Dashboard Provisioning¶

Create a provisioning file for dashboards, like:

/etc/grafana/provisioning/dashboards/default.yaml

This yaml file will have a path key that points to where the actual json files for the dashboards are stored.

# /etc/grafana/provisioning/dashboards/default.yaml  
apiVersion: 1  
providers:  
  - name: 'default'  
    orgId: 1  
    folder: ''  
    type: file  
    options:  
      path: /var/lib/grafana/dashboards

The dashboards themselves go in /var/lib/grafana/dashboards/, in json format (or wherever you specify the path:).

More robust example from the Grafana docs:

apiVersion: 1  

providers:  
  # <string> an unique provider name.
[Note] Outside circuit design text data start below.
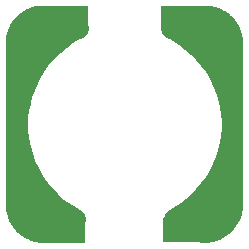
<source format=gts>
%FSTAX44Y44*%
%MOMM*%
%SFA1B1*%

%IPPOS*%
%ADD11C,1.799996*%
%ADD12C,2.199996*%
%ADD13R,3.752892X2.021096*%
%ADD14R,3.564693X2.144396*%
%ADD15R,1.716897X13.842972*%
%ADD16R,3.811692X1.776896*%
%ADD17R,4.015892X2.021096*%
%ADD18R,1.314597X14.216172*%
%ADD19C,2.199996*%
%LNpcb1-1*%
%LPD*%
G54D11*
X00110514Y-00011611D02*
D01*
X00116029Y-00008489*
X00121313Y-00004989*
X0012634Y-0000113*
X00131086Y0000307*
X00135527Y00007592*
X00139641Y00012412*
X00143409Y00017508*
X00146813Y00022854*
X00149836Y00028425*
X00152462Y00034193*
X0015468Y0004013*
X00156478Y00046207*
X00157848Y00052395*
X00158783Y00058664*
X00159278Y00064982*
X00159332Y0007132*
X00158943Y00077645*
X00158114Y00083929*
X00156848Y00090139*
X00155153Y00096245*
X00153035Y00102219*
X00151146Y00106661*
X-00021615Y00058322D02*
D01*
X-00020657Y00052058*
X-00019263Y00045875*
X-00017442Y00039804*
X-00015202Y00033876*
X-00012554Y00028118*
X-0000951Y00022559*
X-00006086Y00017225*
X-00002299Y00012144*
X00001833Y00007339*
X00006291Y00002834*
X00011052Y-00001348*
X00016093Y-00005188*
X0002139Y-00008668*
X00026613Y-00011611*
X00158743Y00078804D02*
D01*
X00157785Y00085069*
X00156391Y00091252*
X0015457Y00097322*
X0015233Y00103251*
X00149682Y00109009*
X00146638Y00114568*
X00143214Y00119901*
X00139427Y00124983*
X00135294Y00129788*
X00130836Y00134293*
X00126075Y00138476*
X00121034Y00142316*
X00115736Y00145796*
X00110209Y00148898*
X00107945Y00150027*
X00029051Y00149963D02*
D01*
X00023445Y00147008*
X00018058Y00143669*
X00012918Y00139962*
X00008048Y00135905*
X00003473Y00131519*
X-00000783Y00126824*
X-00004703Y00121844*
X-00008265Y00116602*
X-00011454Y00111125*
X-00014252Y00105438*
X-00016647Y00099571*
X-00018627Y0009355*
X-00020182Y00087406*
X-00021305Y00081169*
X-0002199Y00074868*
X-00022234Y00068535*
X-00022035Y000622*
X-00021395Y00055895*
X-00020317Y0004965*
X-00018806Y00043495*
X-00016869Y0003746*
X-00014516Y00031576*
X-00014017Y00030466*
G54D12*
X00118935Y-00009968D02*
D01*
X00119675Y-00011213*
X001205Y-00012403*
X00121406Y-00013533*
X00122388Y-00014597*
X00123442Y-0001559*
X00124563Y-00016506*
X00125745Y-00017343*
X00126982Y-00018094*
X0012827Y-00018758*
X001296Y-0001933*
X00130966Y-00019808*
X00132363Y-0002019*
X00133783Y-00020473*
X0013522Y-00020657*
X00136665Y-00020739*
X00138113Y-00020721*
X00139556Y-00020602*
X00140988Y-00020382*
X001424Y-00020064*
X00143787Y-00019647*
X00145141Y-00019135*
X00146456Y-00018529*
X00147726Y-00017833*
X00148944Y-00017051*
X00150105Y-00016185*
X00151203Y-0001524*
X00152231Y-00014221*
X00153187Y-00013133*
X00154064Y-00011981*
X00154858Y-0001077*
X00155566Y-00009507*
X00156185Y-00008198*
X0015671Y-00006849*
X0015714Y-00005466*
X00157473Y-00004057*
X00157707Y-00002628*
X0015784Y-00001186*
X00157872Y0000026*
X00157803Y00001707*
X00157634Y00003145*
X00157364Y00004567*
X00156996Y00005968*
X00156532Y00007339*
X00155973Y00008675*
X00155321Y00009968*
X00154582Y00011213*
X00153757Y00012403*
X00152851Y00013533*
X00151869Y00014597*
X00150815Y0001559*
X00149694Y00016506*
X00148512Y00017343*
X00147828Y00017772*
X-00010828Y00017693D02*
D01*
X-00012036Y00016895*
X-00013185Y00016014*
X-0001427Y00015055*
X-00015286Y00014023*
X-00016227Y00012923*
X-00017089Y00011759*
X-00017868Y00010538*
X-00018559Y00009266*
X-0001916Y00007949*
X-00019668Y00006593*
X-0002008Y00005205*
X-00020395Y00003791*
X-00020609Y00002359*
X-00020724Y00000916*
X-00020737Y-00000531*
X-0002065Y-00001976*
X-00020461Y-00003411*
X-00020174Y-00004831*
X-00019788Y-00006226*
X-00019305Y-00007591*
X-00018728Y-00008919*
X-0001806Y-00010204*
X-00017305Y-00011439*
X-00016465Y-00012618*
X-00015544Y-00013736*
X-00014548Y-00014787*
X-00013481Y-00015766*
X-00012348Y-00016668*
X-00011155Y-00017489*
X-00009908Y-00018225*
X-00008613Y-00018871*
X-00007275Y-00019426*
X-00005902Y-00019886*
X-00004501Y-0002025*
X-00003077Y-00020515*
X-00001639Y-00020679*
X-00000192Y-00020743*
X00001254Y-00020706*
X00002695Y-00020568*
X00004124Y-0002033*
X00005532Y-00019993*
X00006913Y-00019558*
X0000826Y-00019028*
X00009568Y-00018406*
X00010828Y-00017693*
X00012036Y-00016895*
X00013185Y-00016014*
X0001427Y-00015055*
X00015286Y-00014023*
X00016227Y-00012923*
X00017089Y-00011759*
X00017831Y-00010601*
X00147957Y00119434D02*
D01*
X00149165Y00120233*
X00150314Y00121114*
X001514Y00122072*
X00152415Y00123105*
X00153356Y00124205*
X00154218Y00125369*
X00154997Y00126589*
X00155688Y00127862*
X0015629Y00129179*
X00156797Y00130535*
X00157209Y00131923*
X00157524Y00133336*
X00157738Y00134768*
X00157853Y00136212*
X00157866Y0013766*
X00157779Y00139105*
X0015759Y0014054*
X00157303Y0014196*
X00156917Y00143355*
X00156434Y0014472*
X00155857Y00146048*
X00155189Y00147333*
X00154434Y00148568*
X00153594Y00149747*
X00152673Y00150865*
X00151677Y00151916*
X0015061Y00152895*
X00149477Y00153797*
X00148284Y00154618*
X00147037Y00155354*
X00145742Y00156*
X00144404Y00156555*
X00143031Y00157015*
X0014163Y00157379*
X00140206Y00157644*
X00138768Y00157808*
X00137321Y00157872*
X00135874Y00157835*
X00134432Y00157697*
X00133004Y00157459*
X00131596Y00157122*
X00130215Y00156687*
X00128867Y00156157*
X0012756Y00155535*
X00126299Y00154822*
X00125091Y00154024*
X00123942Y00153143*
X00122857Y00152184*
X00121842Y00151152*
X00120901Y00150052*
X00120039Y00148888*
X00119296Y00147729*
X00018192Y00147097D02*
D01*
X00017453Y00148342*
X00016628Y00149532*
X00015722Y00150662*
X0001474Y00151726*
X00013686Y00152719*
X00012565Y00153635*
X00011383Y00154472*
X00010145Y00155223*
X00008858Y00155887*
X00007528Y00156459*
X00006161Y00156937*
X00004765Y00157319*
X00003344Y00157602*
X00001908Y00157786*
X00000463Y00157868*
X-00000984Y0015785*
X-00002427Y00157731*
X-00003859Y00157512*
X-00005271Y00157193*
X-00006658Y00156776*
X-00008012Y00156264*
X-00009327Y00155658*
X-00010597Y00154962*
X-00011815Y0015418*
X-00012976Y00153314*
X-00014074Y00152369*
X-00015102Y0015135*
X-00016058Y00150262*
X-00016935Y0014911*
X-00017729Y00147899*
X-00018437Y00146636*
X-00019056Y00145327*
X-00019581Y00143978*
X-00020011Y00142595*
X-00020344Y00141186*
X-00020578Y00139757*
X-00020711Y00138315*
X-00020743Y00136867*
X-00020674Y00135421*
X-00020505Y00133983*
X-00020235Y0013256*
X-00019867Y0013116*
X-00019403Y00129788*
X-00018844Y00128453*
X-00018192Y00127159*
X-00017453Y00125915*
X-00016628Y00124724*
X-00015722Y00123595*
X-0001474Y00122531*
X-00013686Y00121538*
X-00012565Y00120622*
X-00011383Y00119785*
X-00010699Y00119355*
G54D13*
X00016833Y-00021613D03*
G54D14*
X00119304Y-00021395D03*
G54D15*
X-00023115Y00070424D03*
G54D16*
X00019057Y00159953D03*
G54D17*
X00118978Y00158742D03*
G54D18*
X00162244Y00068558D03*
G54D19*
X00137128Y00137128D03*
Y0D03*
X0D03*
Y00137128D03*
M02*
</source>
Required  
  - name: 'a unique provider name'  
    # <int> Org id. Default to 1  
    orgId: 1  
    # <string> name of the dashboard folder.  
    folder: ''  
    # <string> folder UID. will be automatically generated if not specified  
    folderUid: ''  
    # <string> provider type. Default to 'file'  
    type: file  
    # <bool> disable dashboard deletion  
    disableDeletion: false  
    # <int> how often Grafana will scan for changed dashboards  
    updateIntervalSeconds: 10  
    # <bool> allow updating provisioned dashboards from the UI  
    allowUiUpdates: false  
    options:  
      # <string, required> path to dashboard files on disk. Required when using the 'file' type  
      path: /var/lib/grafana/dashboards  
      # <bool> use folder names from filesystem to create folders in Grafana  
      foldersFromFilesStructure: true

Changing Provisioned Dashboards¶

NOTE: Any changes made to provisioned dashboards through the UI can't be saved back
to the provisioning source (the json file that it is read from).

If allowUiUpdates is set to true and you make a change to a provisioned
dashboard, you can Save the dashboard and changes will persist to the Grafana
database.
This will not save changes to the original json file.
But, if the dashboard is reloaded from the source then any changes will be overwritten.